Поколебавшись, он добавил:

— Вот каково чувство, которое я испытываю к вам. Пламя, сжигающее нас, унесло бы нас на своих незримых крыльях в царство любви, в рай, созданный лишь для нас двоих!

Лина хотела что-то сказать, но у нее вырвался лишь слабый стон. А герцог продолжал:

— Я вижу, мое чувство не осталось безответным, прелесть моя! Я знаю, стоит мне к вам прикоснуться — и неизъяснимое блаженство охватит вас!

И Лина тотчас ощутила блаженство, о котором он говорил.

Словно огонек пробежал по всем ее жилам, потом он разгорелся, сделался настойчивей, и все ее существо потянулось к нему. Ей до боли захотелось очутиться в его объятиях.

— Я люблю вас! — говорил герцог. — Я так люблю вас, что не вижу и не слышу никого, кроме вас! Небо и земля, весь мир наполнен вами, вами одной!

— Я… я люблю вас! — выдохнула. Лина.

Она произнесла это чуть слышным шепотом, но герцог услышал ее слова. Лина подняла голову и посмотрела ему в глаза.

Она вновь, как и вчера, ощутила, что готова слиться с ним, и он потянулся к ней, и они сделались единым целым.

Несколько долгих мгновений они просто стояли и смотрели друг на друга, пока Лине не начало казаться, что в мире не осталось ничего, кроме темных глаз герцога.
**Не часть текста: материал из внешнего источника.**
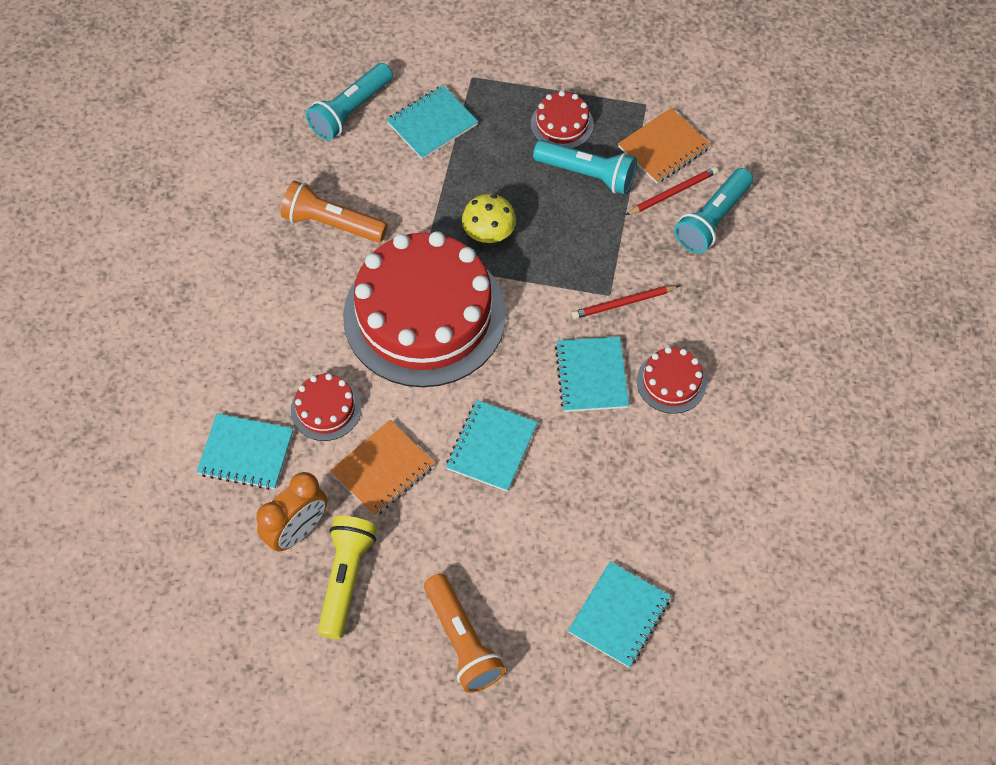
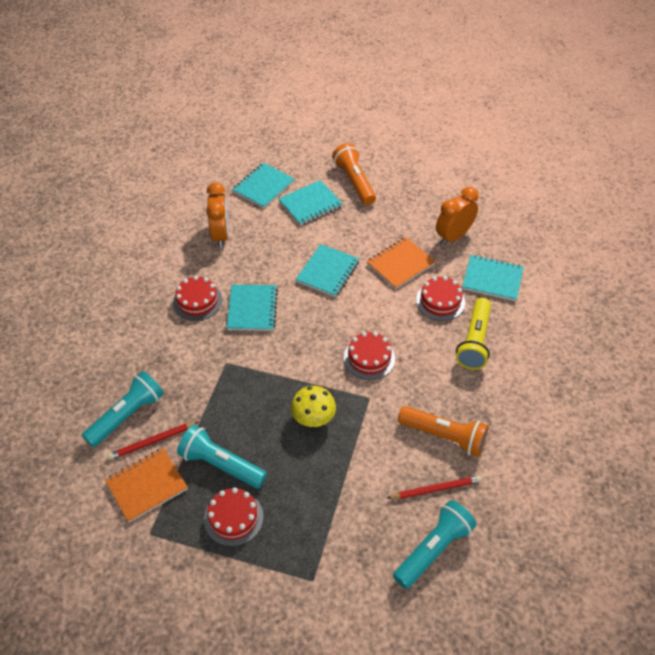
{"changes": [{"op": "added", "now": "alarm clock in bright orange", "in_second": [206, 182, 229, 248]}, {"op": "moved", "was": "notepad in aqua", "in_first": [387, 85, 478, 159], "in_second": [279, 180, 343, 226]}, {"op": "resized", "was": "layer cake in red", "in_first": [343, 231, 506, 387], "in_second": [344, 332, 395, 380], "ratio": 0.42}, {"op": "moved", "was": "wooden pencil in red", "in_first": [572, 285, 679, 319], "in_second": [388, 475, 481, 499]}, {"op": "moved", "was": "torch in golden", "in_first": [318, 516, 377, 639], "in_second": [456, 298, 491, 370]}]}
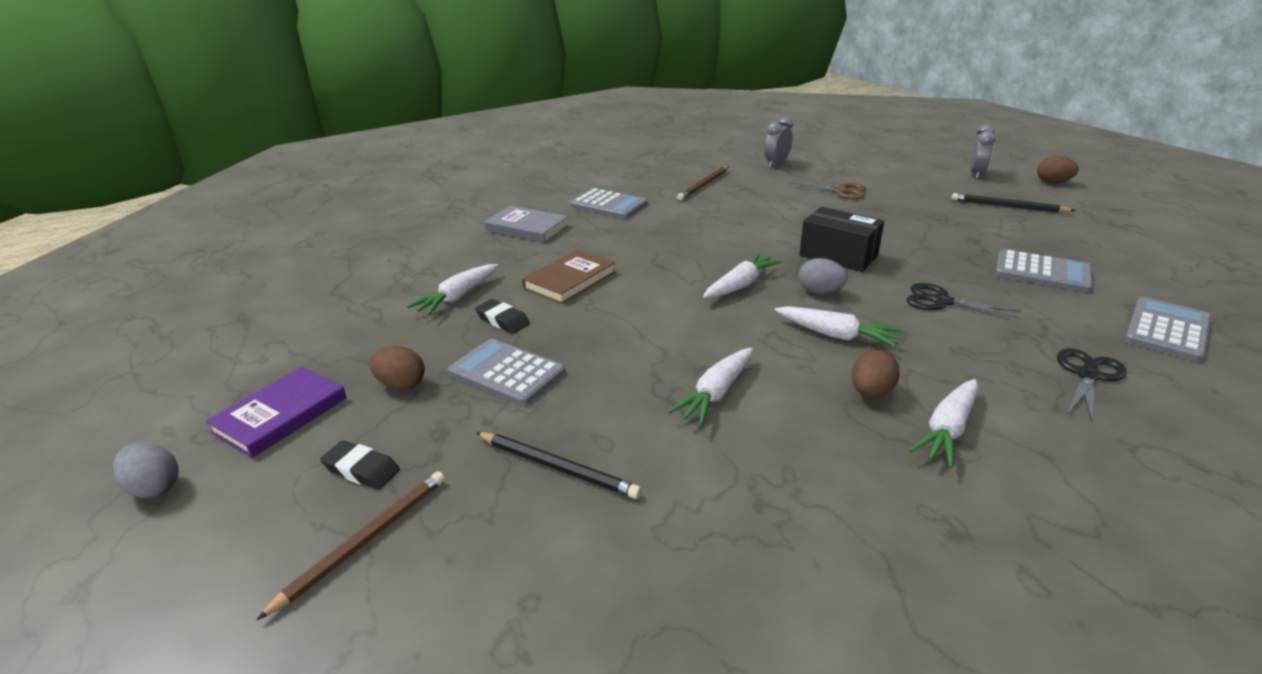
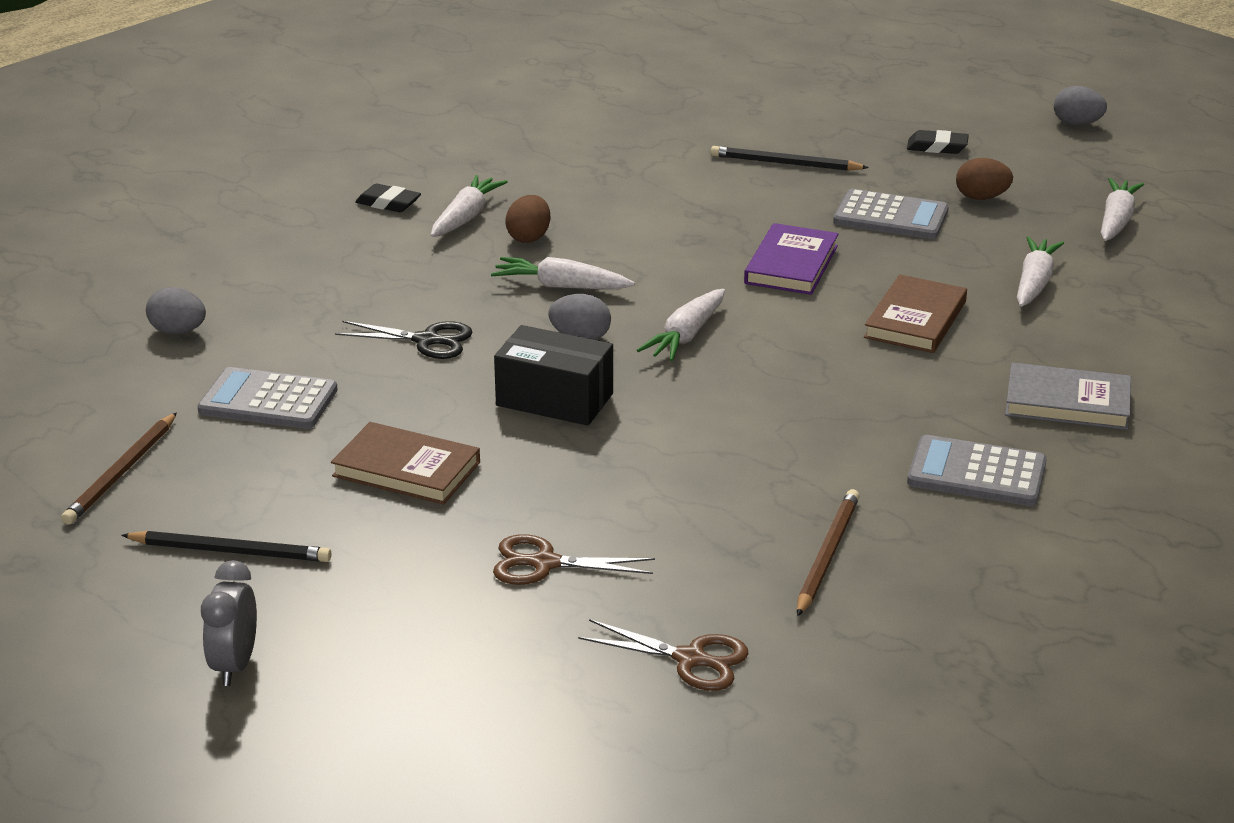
{"changes": [{"op": "moved", "was": "wooden pencil in russet", "in_first": [256, 471, 445, 620], "in_second": [61, 412, 177, 525]}, {"op": "replaced", "was": "adding machine in ash-grey", "now": "egg in ash-grey", "in_first": [1124, 297, 1211, 362], "in_second": [146, 287, 206, 334]}, {"op": "added", "now": "book in russet", "in_second": [331, 422, 480, 505]}, {"op": "moved", "was": "gum eraser in ebony", "in_first": [475, 299, 530, 334], "in_second": [355, 184, 421, 212]}, {"op": "replaced", "was": "alarm clock in ash-grey", "now": "shears in russet", "in_first": [764, 117, 793, 168], "in_second": [578, 619, 749, 691]}, {"op": "moved", "was": "book in royal purple", "in_first": [205, 367, 347, 458], "in_second": [744, 223, 838, 295]}, {"op": "moved", "was": "carrot in pure white", "in_first": [668, 347, 753, 426], "in_second": [1101, 178, 1144, 241]}, {"op": "removed", "was": "egg in russet", "in_first": [1037, 156, 1079, 183]}, {"op": "removed", "was": "shears in ebony", "in_first": [1057, 348, 1127, 423]}]}
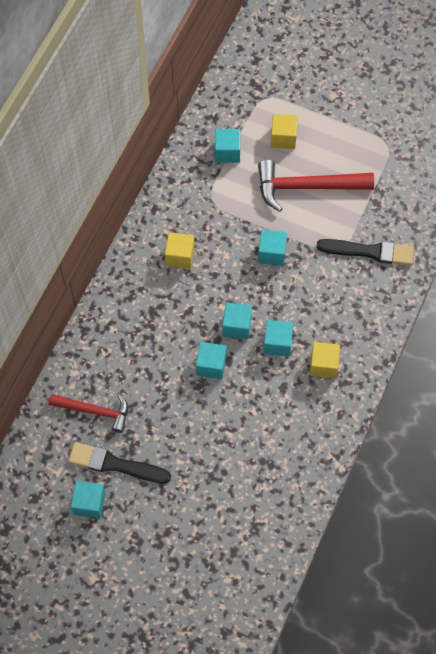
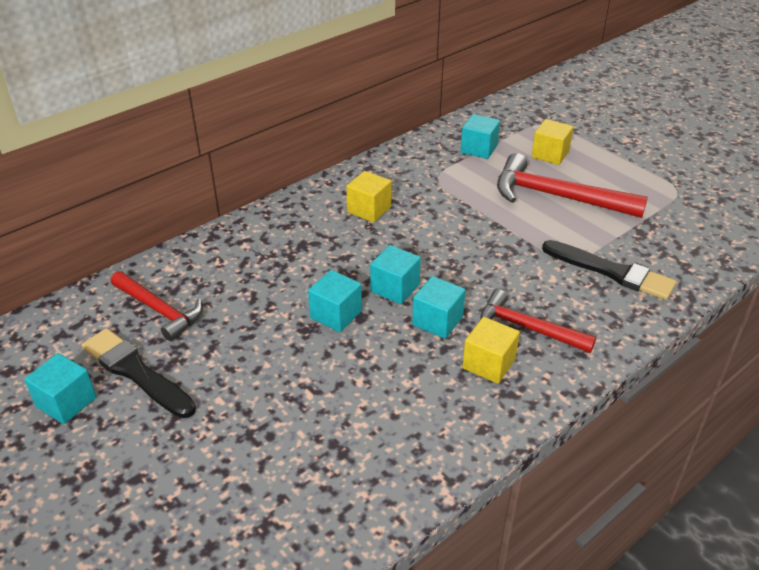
{"changes": [{"op": "added", "now": "claw hammer in red", "in_second": [480, 289, 596, 353]}, {"op": "removed", "was": "solid cube in aqua", "in_first": [258, 229, 287, 266]}]}
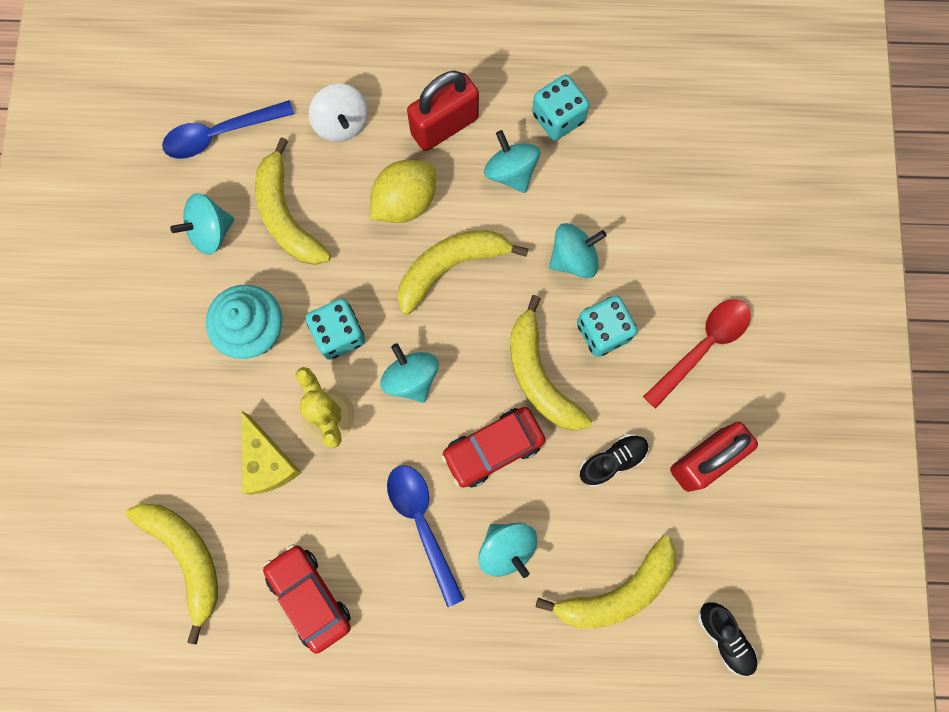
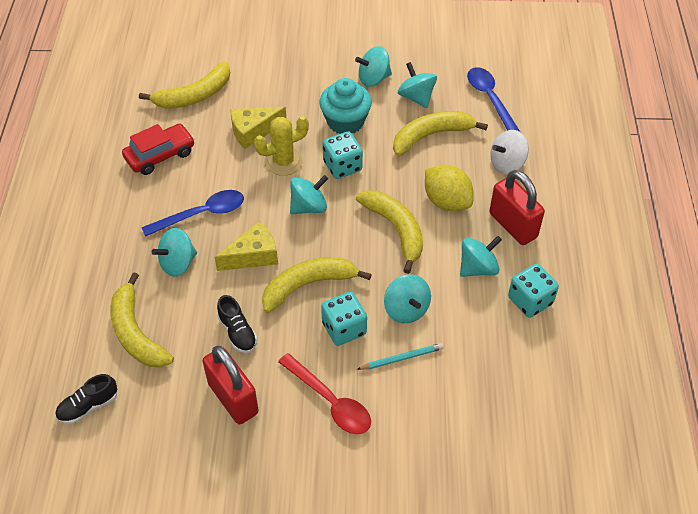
{"changes": [{"op": "replaced", "was": "car in red", "now": "cheese wedge in golden", "in_first": [441, 407, 545, 488], "in_second": [215, 221, 278, 271]}, {"op": "added", "now": "spinning top in aqua", "in_second": [355, 46, 392, 87]}, {"op": "added", "now": "wooden pencil in aqua", "in_second": [357, 343, 444, 370]}]}
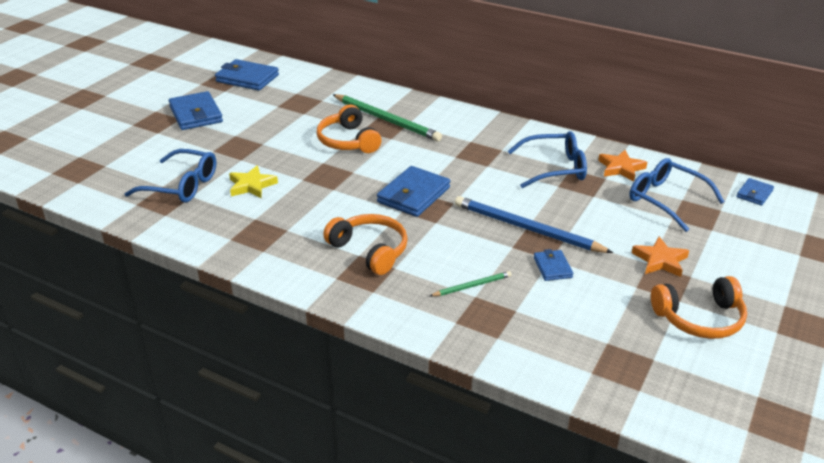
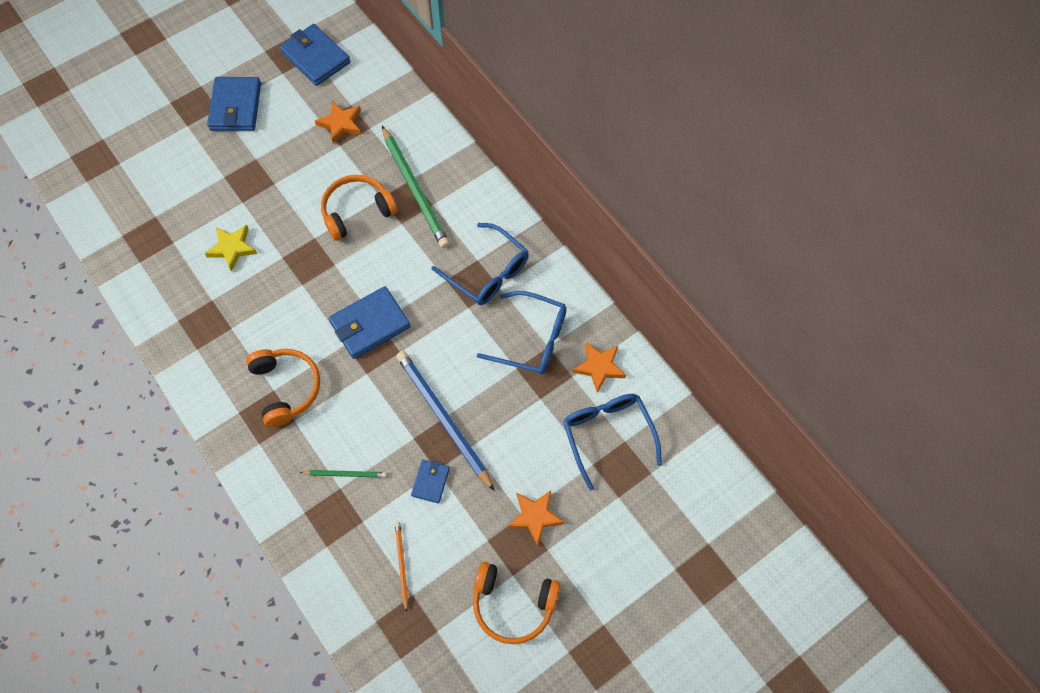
{"changes": [{"op": "added", "now": "star shape in bright orange", "in_second": [315, 101, 361, 144]}, {"op": "turned", "was": "headphones in bright orange", "in_first": [316, 105, 381, 153], "in_second": [321, 175, 397, 241], "clockwise": 60}, {"op": "added", "now": "wooden pencil in bright orange", "in_second": [395, 522, 408, 612]}, {"op": "moved", "was": "eyeglasses in cobalt", "in_first": [125, 149, 217, 203], "in_second": [431, 223, 529, 305]}, {"op": "removed", "was": "wallet in cobalt", "in_first": [737, 178, 774, 206]}]}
Он медленно, очень медленно обнял ее. И ей и впрямь показалось, что он возносит се в некий рай, предназначенный лишь для них двоих. Лина более не страшилась, не чувствовала себя одинокой. Она принадлежала ему. Любовь наполнила ее мысли, ее тело и душу.

— Я люблю тебя!

Лина произнесла это одними губами, но ей самой показалось, что она выкрикнула их во весь голос с вершины высокой горы.

— Прощай, моя драгоценная! — прошептал герцог потухшим голосом.

И его губы коснулись ее уст.

Поцелуй герцога даровал Лине весь восторг и блаженство, которых она ожидала, но в действительности это было куда лучше.

Да, все, что он говорил о блаженстве и упоении любви, было правдой.

Он все теснее и теснее прижимал ее к себе, и губы его становились все настойчивей и требовательней. И Лина все яснее понимала, что герцог был прав: они. были созданы друг для друга.

И еще она убедилась в том, что герцог не лгал, говоря, что подобных чувств он не испытывал еще ни к одной женщине.

То была любовь двоих, которые нашли друг друга перед лицом вечности. В этой любви не было места ни притворству, ни неискренности.